◆ DIRECTIONS FOR THIS TASK ◆
Print the material below line for line, with no changes.

◆ DATA TO USE ◆
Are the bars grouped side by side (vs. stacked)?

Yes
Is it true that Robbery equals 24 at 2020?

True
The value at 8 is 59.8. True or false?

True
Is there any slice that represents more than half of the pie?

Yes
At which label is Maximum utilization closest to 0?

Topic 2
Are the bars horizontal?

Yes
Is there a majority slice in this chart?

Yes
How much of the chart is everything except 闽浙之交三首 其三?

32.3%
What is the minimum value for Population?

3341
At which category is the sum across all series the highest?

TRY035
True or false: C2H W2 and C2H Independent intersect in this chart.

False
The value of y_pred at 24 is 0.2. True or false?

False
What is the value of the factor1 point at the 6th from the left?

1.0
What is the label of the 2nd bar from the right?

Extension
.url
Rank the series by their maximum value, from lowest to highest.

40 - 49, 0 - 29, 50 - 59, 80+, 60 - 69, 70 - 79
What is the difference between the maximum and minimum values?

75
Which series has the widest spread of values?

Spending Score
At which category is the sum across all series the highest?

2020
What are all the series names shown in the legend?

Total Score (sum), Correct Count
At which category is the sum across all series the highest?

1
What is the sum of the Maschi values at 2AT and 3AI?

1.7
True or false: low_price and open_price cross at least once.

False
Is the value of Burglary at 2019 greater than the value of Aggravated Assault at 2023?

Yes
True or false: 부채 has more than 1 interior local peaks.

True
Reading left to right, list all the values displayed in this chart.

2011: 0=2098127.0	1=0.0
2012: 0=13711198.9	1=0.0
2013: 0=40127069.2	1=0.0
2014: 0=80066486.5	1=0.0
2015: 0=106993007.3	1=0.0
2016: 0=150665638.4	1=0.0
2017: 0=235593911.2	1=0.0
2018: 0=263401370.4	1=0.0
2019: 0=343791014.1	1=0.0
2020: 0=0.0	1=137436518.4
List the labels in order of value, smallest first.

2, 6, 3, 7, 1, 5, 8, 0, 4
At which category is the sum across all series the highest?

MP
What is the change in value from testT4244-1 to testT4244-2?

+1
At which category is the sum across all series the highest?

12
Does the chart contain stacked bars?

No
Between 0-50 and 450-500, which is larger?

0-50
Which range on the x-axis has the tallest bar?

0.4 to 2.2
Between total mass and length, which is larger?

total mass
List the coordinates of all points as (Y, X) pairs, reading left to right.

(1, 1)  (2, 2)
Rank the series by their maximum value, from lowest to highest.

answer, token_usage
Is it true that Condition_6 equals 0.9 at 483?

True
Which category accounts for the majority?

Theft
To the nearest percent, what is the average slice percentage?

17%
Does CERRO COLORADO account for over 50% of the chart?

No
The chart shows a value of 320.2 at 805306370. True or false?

◆ WRITTEN RESPONSE ◆
Are the bars grouped side by side (vs. stacked)?

Yes
Is it true that Robbery equals 24 at 2020?

True
The value at 8 is 59.8. True or false?

True
Is there any slice that represents more than half of the pie?

Yes
At which label is Maximum utilization closest to 0?

Topic 2
Are the bars horizontal?

Yes
Is there a majority slice in this chart?

Yes
How much of the chart is everything except 闽浙之交三首 其三?

32.3%
What is the minimum value for Population?

3341
At which category is the sum across all series the highest?

TRY035
True or false: C2H W2 and C2H Independent intersect in this chart.

False
The value of y_pred at 24 is 0.2. True or false?

False
What is the value of the factor1 point at the 6th from the left?

1.0
What is the label of the 2nd bar from the right?

Extension
.url
Rank the series by their maximum value, from lowest to highest.

40 - 49, 0 - 29, 50 - 59, 80+, 60 - 69, 70 - 79
What is the difference between the maximum and minimum values?

75
Which series has the widest spread of values?

Spending Score
At which category is the sum across all series the highest?

2020
What are all the series names shown in the legend?

Total Score (sum), Correct Count
At which category is the sum across all series the highest?

1
What is the sum of the Maschi values at 2AT and 3AI?

1.7
True or false: low_price and open_price cross at least once.

False
Is the value of Burglary at 2019 greater than the value of Aggravated Assault at 2023?

Yes
True or false: 부채 has more than 1 interior local peaks.

True
Reading left to right, list all the values displayed in this chart.

2011: 0=2098127.0	1=0.0
2012: 0=13711198.9	1=0.0
2013: 0=40127069.2	1=0.0
2014: 0=80066486.5	1=0.0
2015: 0=106993007.3	1=0.0
2016: 0=150665638.4	1=0.0
2017: 0=235593911.2	1=0.0
2018: 0=263401370.4	1=0.0
2019: 0=343791014.1	1=0.0
2020: 0=0.0	1=137436518.4
List the labels in order of value, smallest first.

2, 6, 3, 7, 1, 5, 8, 0, 4
At which category is the sum across all series the highest?

MP
What is the change in value from testT4244-1 to testT4244-2?

+1
At which category is the sum across all series the highest?

12
Does the chart contain stacked bars?

No
Between 0-50 and 450-500, which is larger?

0-50
Which range on the x-axis has the tallest bar?

0.4 to 2.2
Between total mass and length, which is larger?

total mass
List the coordinates of all points as (Y, X) pairs, reading left to right.

(1, 1)  (2, 2)
Rank the series by their maximum value, from lowest to highest.

answer, token_usage
Is it true that Condition_6 equals 0.9 at 483?

True
Which category accounts for the majority?

Theft
To the nearest percent, what is the average slice percentage?

17%
Does CERRO COLORADO account for over 50% of the chart?

No
The chart shows a value of 320.2 at 805306370. True or false?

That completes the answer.